Less plum curculio damage was seen
Less plum curculio damage was seen in orchard plots where pigs ate the June drop apples.
In a Michigan State University research project, young pigs were efficient grazers, cleaning up the orchard of dropped apples.
The results of a pilot project conducted by Michigan State University scientists show that Jim Koan's idea of using pigs to eat the June-dropped apples containing plum curculio larvae in
his organic orchard has potential and may be --applicable to other pests and diseases.
Koan, an apple grower in Flushing, Michigan, is interested in integrating organic pork production into his --current organic apple production. He is hoping to solve two issues by producing organic pork. Many of his organic apple customers ask for organic meat when they visit his orchard. And, as an organic grower, he struggles with controlling plum curculio.
The first year of the apple-hog project answered --several questions. It turns out that:
- Young pigs will eat the apples, leaving few behind;
- Smaller pigs work better than large ones;
- Plum curculio larvae do not survive after ingestion by pigs; and
- Fewer plum curculio were found in August in the grazed plots than in the control plots.
"It's preliminary data, but very encouraging," said Dr. David Epstein of Michigan State University's Integrated Pest Management Program for tree fruit. Epstein served as the project's entomologist and was assisted by Dale Rozeboom of MSU's animal science department. The first-year pilot project was funded through a grant by the U.S. Department of Agriculture's Integrated Organic --Project. Epstein is hopeful they will receive funding for a second phase of the project for the next three years.
Plum curculio, a beetle that lays eggs on apples in the spring, was the initial pest targeted for control by the pigs. Hatching plum curculio larvae burrow into apples. Undeveloped fruit fall in June and July during what is called "June drop." Larvae then exit the dropped fruit, migrate into the soil and pupate, later to emerge as adults to --reenter the tree canopy and feed on fruit in the summer months.
Earlier work done by MSU showed that larvae begin exiting the fruit at about 480 degree days post egg laying, with the base at 50°F. Epstein stated that by scouting the orchard for the first appearance of egg laying, they were able to predict when to introduce the hogs into the orchard to consume dropped apples. Timing is important because the pigs must eat the apples before plum curculio larvae exit.
Three trial replicates were set up in Idared and McIntosh orchards. Fruit that dropped during the June-drop period were monitored and quantified. During the three-week period, each tree averaged a drop of about 123 apples. The pigs were eight weeks old when they began grazing the orchards for pest control. With little scientific literature to guide them, the researchers were unsure that the pigs were even big enough to be effective --grazers.
"But it turned out that these little guys moved through the orchard like a team, like mini-Hoovers," Epstein said. "They picked up every apple that was dropped. We went from over 120 apples per tree to only two. And that was 27 hogs in a one-acre plot in just two to three days."

● Activities
• 1. How old were the pigs when they started grazing the orchards, according to the article on using pigs against plum curculio?
• 2. Continue the article on using pigs against plum curculio from its last sentence.

● Extracted data
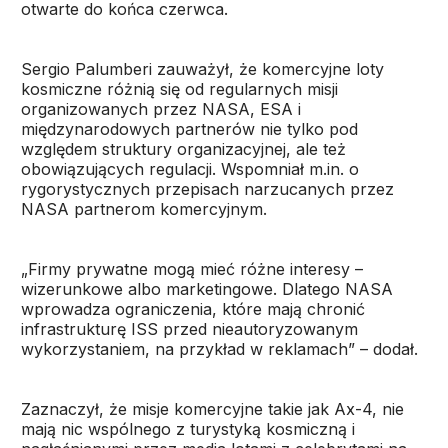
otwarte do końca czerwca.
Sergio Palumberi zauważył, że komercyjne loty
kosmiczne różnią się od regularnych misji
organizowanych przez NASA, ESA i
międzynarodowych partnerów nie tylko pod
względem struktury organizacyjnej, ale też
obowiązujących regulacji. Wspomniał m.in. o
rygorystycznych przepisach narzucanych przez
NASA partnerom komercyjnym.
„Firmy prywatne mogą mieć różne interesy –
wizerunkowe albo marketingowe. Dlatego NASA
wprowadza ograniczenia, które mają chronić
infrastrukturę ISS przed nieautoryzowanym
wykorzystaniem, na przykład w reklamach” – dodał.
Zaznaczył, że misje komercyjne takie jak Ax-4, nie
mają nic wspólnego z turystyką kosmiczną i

* * *

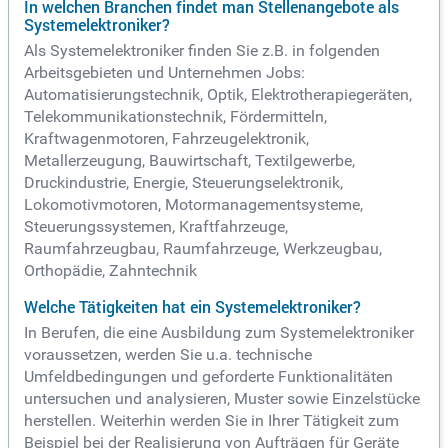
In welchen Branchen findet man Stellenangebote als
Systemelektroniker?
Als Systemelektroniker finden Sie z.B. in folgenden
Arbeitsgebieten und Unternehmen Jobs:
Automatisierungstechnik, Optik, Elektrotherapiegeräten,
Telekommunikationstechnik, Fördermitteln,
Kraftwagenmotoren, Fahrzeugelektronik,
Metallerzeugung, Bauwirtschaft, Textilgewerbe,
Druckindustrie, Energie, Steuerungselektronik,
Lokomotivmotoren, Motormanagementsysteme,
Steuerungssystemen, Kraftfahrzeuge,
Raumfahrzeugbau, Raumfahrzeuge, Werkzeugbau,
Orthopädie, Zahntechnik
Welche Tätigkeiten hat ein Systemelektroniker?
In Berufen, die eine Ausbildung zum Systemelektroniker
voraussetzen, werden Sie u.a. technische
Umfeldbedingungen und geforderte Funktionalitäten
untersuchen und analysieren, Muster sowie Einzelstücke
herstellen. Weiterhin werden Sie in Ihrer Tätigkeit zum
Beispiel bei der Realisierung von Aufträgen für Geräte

● Outputs for the tasks
• 1. Eight weeks old.

• 2.
The pigs also rooted enough to provide excellent weed control, rooting about six inches deep around the trees.
Koan also learned about fencing and hogs. The pigs learned to get through a single wire electric fence, which ultimately reduced their trial to two replicates of grazed and ungrazed plots. In the future, it will be necessary to use more secure fencing materials, such as hog wire.
They also learned that the larger hogs did too much rooting and mostly lay around in the shade of the trees instead of eating apples.
In a controlled laboratory setting, MSU animal scientist Rozeboom confirmed that no plum curculio larvae survived the swine gut after ingestion.
Initially, plum curculio traps in the two plots showed no real differences in populations between the two treatments, Epstein said. But the researchers also looked at insect feeding injury in June and in August. Some 600 fruit were evaluated each time, 30 fruit per tree, 20 trees per treatment. During the August fruit evaluation, the ungrazed plot had five times more feeding injury than the grazed plots with the pigs.
"This is extremely encouraging --preliminary information," he said.
One of the future challenges will be to supplement the pigs' apple diet with additional protein. The pigs were fed only apple pomace in addition to the orchard vegetation and were slow to gain weight, reaching only about 70 pounds at 5 months. The sows were slower to breed back than conventionally raised hogs. Researchers will need to consider adequate protein amounts and sources in future research.
Scientists are especially interested in learning if other pests can be controlled from swine grazing, such as codling moth that can overwinter in the ground. Running the hogs to eat leaves and orchard debris could also be helpful in controlling scab.
Epstein said they would also like to look at the demographics of an organic pork market and see if there is a quality difference between organic pork and --conventional pork. He noted that the hogs must be out of the organic orchard by 90 days before harvest to comply with rules developed by the Organic Materials Review Institute.